▶ Your instructions:
Write the records out again, keeping each line exactly as it is.

********************

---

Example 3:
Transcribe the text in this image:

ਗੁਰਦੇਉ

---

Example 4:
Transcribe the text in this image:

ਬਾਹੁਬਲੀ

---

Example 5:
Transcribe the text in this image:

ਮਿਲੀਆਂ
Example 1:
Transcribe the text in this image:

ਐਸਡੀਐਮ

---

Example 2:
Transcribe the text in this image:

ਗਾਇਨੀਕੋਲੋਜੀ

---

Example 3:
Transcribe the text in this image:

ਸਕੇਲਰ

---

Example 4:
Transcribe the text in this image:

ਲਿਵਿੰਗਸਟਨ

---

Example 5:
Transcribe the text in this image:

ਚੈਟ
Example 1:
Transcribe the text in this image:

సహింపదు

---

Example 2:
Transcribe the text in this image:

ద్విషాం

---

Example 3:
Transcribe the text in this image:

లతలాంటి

********************

▶ Result for this task:
---

Example 3:
Transcribe the text in this image:

ਗੁਰਦੇਉ

---

Example 4:
Transcribe the text in this image:

ਬਾਹੁਬਲੀ

---

Example 5:
Transcribe the text in this image:

ਮਿਲੀਆਂ
Example 1:
Transcribe the text in this image:

ਐਸਡੀਐਮ

---

Example 2:
Transcribe the text in this image:

ਗਾਇਨੀਕੋਲੋਜੀ

---

Example 3:
Transcribe the text in this image:

ਸਕੇਲਰ

---

Example 4:
Transcribe the text in this image:

ਲਿਵਿੰਗਸਟਨ

---

Example 5:
Transcribe the text in this image:

ਚੈਟ
Example 1:
Transcribe the text in this image:

సహింపదు

---

Example 2:
Transcribe the text in this image:

ద్విషాం

---

Example 3:
Transcribe the text in this image:

లతలాంటి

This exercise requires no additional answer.